Barone Seeks the Omphalos
Don't go into the center, stay away from the center, Michael Barone warns:
I think Republicans today should be less interested in moving toward the center and more interested in running against the center. Here I mean a different "center"—not a midpoint on an opinion spectrum, but rather the centralized government institutions being created and strengthened every day. This is a center that is taking over functions fulfilled in a decentralized way by private individuals, firms and markets.
Maybe a pun should not be unpacked, but I wonder whether the government-institution center might in time become the opinion center. I've never had a gig writing a textbook, so as far as I know, nobody is writing up the Bush-Obama Bailout for the permanent records as a hugely controversial and unpopular movement. I'd doubt the White House histories of either president or the personal finance works of the future will record it that way either.

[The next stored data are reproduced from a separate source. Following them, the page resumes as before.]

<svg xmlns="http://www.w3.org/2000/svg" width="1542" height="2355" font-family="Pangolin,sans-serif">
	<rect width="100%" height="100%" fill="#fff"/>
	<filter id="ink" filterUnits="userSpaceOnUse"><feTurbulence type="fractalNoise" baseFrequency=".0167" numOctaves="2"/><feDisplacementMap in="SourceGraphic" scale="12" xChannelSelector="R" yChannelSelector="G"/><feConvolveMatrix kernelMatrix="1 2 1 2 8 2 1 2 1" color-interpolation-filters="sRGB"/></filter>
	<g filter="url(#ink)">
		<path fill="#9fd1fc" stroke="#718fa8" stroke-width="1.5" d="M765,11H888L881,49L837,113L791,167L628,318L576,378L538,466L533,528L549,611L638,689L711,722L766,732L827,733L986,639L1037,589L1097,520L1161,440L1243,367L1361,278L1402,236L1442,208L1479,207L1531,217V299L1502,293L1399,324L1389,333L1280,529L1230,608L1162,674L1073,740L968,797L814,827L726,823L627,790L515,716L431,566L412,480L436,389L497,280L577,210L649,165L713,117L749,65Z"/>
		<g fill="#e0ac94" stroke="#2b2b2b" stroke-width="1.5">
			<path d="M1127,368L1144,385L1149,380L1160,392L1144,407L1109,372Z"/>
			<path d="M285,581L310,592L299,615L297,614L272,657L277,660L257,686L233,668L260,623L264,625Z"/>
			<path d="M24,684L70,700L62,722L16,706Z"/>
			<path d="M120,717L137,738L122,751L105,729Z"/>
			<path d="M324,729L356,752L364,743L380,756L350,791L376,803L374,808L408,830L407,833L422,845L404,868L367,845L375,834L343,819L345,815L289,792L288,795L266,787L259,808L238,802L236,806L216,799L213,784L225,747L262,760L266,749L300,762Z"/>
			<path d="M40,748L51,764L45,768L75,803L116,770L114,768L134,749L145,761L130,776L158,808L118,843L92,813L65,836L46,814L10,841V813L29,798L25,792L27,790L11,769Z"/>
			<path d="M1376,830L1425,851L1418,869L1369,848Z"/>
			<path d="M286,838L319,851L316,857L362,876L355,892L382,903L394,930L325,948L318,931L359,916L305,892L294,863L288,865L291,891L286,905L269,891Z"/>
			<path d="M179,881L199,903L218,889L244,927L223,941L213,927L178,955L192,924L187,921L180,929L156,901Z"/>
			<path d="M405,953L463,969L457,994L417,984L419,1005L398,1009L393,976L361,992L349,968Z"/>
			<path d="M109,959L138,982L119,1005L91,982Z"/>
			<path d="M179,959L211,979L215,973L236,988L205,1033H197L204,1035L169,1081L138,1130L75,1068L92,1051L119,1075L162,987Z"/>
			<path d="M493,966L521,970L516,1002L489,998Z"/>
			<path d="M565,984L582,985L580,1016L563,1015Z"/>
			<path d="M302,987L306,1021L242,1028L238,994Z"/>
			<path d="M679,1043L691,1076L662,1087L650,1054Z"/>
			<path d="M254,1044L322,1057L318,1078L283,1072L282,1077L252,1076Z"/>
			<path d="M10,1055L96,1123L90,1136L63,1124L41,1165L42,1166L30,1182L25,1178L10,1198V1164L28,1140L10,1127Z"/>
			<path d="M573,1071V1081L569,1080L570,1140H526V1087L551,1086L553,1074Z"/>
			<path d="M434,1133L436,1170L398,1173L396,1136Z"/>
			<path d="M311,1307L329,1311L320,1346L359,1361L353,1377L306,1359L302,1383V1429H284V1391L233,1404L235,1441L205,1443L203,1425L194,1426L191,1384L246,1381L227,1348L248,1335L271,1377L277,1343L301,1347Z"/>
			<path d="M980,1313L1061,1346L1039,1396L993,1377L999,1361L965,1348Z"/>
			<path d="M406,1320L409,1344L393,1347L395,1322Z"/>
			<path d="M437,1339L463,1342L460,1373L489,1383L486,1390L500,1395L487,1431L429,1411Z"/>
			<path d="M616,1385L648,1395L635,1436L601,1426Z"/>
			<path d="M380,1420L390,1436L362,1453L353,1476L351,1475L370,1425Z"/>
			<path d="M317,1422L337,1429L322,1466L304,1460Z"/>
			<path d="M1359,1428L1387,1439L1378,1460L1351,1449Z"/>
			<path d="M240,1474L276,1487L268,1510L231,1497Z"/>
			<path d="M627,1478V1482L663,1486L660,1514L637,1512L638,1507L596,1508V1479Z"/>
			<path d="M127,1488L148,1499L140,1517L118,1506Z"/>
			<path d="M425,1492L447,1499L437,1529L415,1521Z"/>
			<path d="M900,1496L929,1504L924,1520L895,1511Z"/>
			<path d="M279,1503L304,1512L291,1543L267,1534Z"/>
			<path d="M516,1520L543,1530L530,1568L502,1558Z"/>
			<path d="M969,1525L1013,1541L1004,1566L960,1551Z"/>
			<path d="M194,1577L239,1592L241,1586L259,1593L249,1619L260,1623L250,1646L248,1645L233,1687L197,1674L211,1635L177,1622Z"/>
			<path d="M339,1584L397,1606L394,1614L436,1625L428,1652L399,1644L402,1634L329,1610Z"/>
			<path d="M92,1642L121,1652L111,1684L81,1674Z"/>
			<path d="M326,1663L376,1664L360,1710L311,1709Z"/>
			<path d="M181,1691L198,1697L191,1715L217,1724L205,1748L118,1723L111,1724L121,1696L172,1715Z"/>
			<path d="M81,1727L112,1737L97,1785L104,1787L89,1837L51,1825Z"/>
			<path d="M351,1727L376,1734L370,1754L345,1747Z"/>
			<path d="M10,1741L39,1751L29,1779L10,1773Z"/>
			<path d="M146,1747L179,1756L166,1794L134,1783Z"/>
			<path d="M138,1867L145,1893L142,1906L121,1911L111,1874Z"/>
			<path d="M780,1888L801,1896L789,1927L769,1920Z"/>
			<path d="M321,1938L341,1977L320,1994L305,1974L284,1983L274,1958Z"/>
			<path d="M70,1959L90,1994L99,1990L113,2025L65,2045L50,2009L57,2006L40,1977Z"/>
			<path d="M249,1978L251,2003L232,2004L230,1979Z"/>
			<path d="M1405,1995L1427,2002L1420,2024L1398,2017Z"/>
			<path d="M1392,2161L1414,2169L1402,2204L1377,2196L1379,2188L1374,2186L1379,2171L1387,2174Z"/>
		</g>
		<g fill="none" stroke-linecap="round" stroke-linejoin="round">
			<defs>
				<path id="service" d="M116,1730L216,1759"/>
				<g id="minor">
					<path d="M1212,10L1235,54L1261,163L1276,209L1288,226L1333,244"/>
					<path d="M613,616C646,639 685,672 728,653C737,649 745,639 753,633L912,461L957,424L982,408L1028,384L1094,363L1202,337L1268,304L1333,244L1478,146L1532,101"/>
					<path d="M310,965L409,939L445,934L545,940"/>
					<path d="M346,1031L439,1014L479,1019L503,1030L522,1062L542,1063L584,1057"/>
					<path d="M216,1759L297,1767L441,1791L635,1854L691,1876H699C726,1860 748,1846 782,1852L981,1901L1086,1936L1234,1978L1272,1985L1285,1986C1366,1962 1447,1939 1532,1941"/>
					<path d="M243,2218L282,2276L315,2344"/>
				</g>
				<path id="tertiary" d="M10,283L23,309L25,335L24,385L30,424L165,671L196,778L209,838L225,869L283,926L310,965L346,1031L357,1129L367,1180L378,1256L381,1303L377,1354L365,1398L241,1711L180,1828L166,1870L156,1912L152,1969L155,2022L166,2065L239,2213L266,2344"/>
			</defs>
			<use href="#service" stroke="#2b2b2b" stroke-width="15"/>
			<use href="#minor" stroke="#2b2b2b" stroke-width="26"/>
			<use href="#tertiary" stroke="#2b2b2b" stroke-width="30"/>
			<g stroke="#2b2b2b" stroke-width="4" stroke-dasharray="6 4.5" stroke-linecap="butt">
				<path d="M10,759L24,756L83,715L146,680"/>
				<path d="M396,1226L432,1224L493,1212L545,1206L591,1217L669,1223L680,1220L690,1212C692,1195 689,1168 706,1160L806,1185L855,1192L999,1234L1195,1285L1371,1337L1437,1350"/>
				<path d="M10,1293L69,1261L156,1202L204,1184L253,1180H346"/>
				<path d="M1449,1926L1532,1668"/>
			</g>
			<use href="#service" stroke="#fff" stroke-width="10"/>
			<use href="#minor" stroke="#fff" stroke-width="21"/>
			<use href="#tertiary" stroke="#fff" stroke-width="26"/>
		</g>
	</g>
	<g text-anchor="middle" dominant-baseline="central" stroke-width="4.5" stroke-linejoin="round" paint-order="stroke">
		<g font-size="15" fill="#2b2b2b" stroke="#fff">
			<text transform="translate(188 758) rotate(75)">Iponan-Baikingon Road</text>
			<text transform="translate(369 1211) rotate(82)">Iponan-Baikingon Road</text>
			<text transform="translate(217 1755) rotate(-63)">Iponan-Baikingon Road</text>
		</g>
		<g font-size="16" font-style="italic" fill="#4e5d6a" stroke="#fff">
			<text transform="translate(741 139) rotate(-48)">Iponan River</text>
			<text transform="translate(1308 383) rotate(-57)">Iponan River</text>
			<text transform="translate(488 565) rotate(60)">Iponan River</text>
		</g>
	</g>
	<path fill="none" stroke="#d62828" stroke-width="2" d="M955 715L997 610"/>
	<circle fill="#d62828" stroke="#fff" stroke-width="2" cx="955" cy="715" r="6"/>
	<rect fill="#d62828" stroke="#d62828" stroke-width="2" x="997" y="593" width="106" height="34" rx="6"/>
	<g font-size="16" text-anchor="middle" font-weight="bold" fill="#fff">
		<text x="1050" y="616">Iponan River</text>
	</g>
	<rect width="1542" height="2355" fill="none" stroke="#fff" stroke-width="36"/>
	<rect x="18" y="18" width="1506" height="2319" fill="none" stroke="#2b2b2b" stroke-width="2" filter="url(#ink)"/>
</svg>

And I consider all those issues, of race, gender, life, war, private affairs, etc., in which once controversial interventions by activist judges, presumptuous legislatures, callow presidents and others eventually assumed the mantle of Conventional Wisdom.
Now it may be the case that Conventional Wisdom ain't worth what it once was, and I think in general I'd agree. But I've counted up the Republicans and the Democrats with both hands, and it still looks like they're only giving two choices.
So how can they avoid the center? It's like advising the Moon to get away from the Earth.